Mr Rothermere looked sympathetic and murmured something about sexual behavourism and a conversation he once had had with a man called Jung. Julia thought he sounded very reassuring. She lay flat on the divan, closed her eyes, executed a brief hula movement with her pelvis and made a “rrrhummm” noise in imitation of a motor-cycle engine. She looked happy but hungry.
He took the bottle from her hand, carefully poured her a small drink, and passed it to her. “I suggest, my love, that before we grow too convivial we get the photography done. Have I your cooperation?”
Julia looked up at the camera on its stand and gave it a wink. She bared one shoulder and struck an attitude in a parody of seductive guile.
“Yes, but I think we shall need something a little more intense, a fraction more...” He shrugged, his hands open as if offering gifts.
“Obscene?”
A hand rose at once. “No, oh dear, no. Nothing actually indecent. I fancy the right phrase would be artistically provocative. All right? Picasso, I remember, used to ask me occasionally to arrange a model for him because he said sex was music and it needed a musician to read the score, not a painter. He was an astonishingly modest man, that fellow.”
Mr Rothermere opened the suitcase. Julia turned on her stomach in order to peep over the side of the divan. She saw that the case contained a full set of motor-cycle leathers and a bright orange crash helmet.
Mr Rothermere held the helmet aloft. It bore a black stencilled representation of a winged skull.
“May I suggest,” he said, “this”—he laid the helmet beside her—“and these”—a pair of black leather gauntlets with silver studs across the knuckles came from the case—“and these, so long as they fit, which I devoutly trust.”
Julia examined his third offering: knee boots in soft black leather-imitating plastic. She compared one of their soles with her own shoe. “Should do.” Without looking at him, she reached up as if in expectation of further articles.
Mr Rothermere snapped the case shut. She turned and stared at it stupidly, swaying a little.
He took off his jacket, hung it meticulously on a chair back, and began unknotting his tie. He spoke to her over his shoulder.
“I would have suggested your changing in the bathroom, but I know you are too honest, too live, a person to suffer from bourgeois susceptibilities.”

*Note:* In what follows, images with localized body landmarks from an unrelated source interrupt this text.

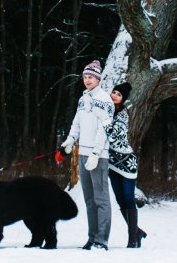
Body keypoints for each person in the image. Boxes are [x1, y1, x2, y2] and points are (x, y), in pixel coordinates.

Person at [59, 60, 114, 250]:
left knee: (101, 199)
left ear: (98, 78)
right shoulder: (83, 99)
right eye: (84, 77)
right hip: (82, 154)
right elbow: (77, 123)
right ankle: (92, 237)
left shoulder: (105, 99)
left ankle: (102, 239)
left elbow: (105, 128)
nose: (87, 80)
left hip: (98, 155)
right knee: (89, 200)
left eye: (90, 77)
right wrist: (69, 140)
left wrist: (96, 153)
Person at [94, 82, 147, 248]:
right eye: (114, 92)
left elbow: (115, 135)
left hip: (126, 162)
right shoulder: (107, 110)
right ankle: (137, 231)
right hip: (112, 163)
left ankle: (133, 239)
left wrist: (103, 122)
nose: (115, 96)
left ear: (123, 99)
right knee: (119, 200)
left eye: (119, 95)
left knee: (128, 199)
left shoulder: (123, 113)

She surveyed in silence for a few seconds the boots, gloves and helmet, then suddenly giggled.
“My soon-to-be-late-I-hope husband is a waffle addict.”
“I beg your pardon?”
“You talk about bour...bourgeois whatsits. Guess what David and his Bobby-May get up to. Oh, yes, one of his more amiable habits is to describe to me how Miss Lintz turns him on, as he puts it.”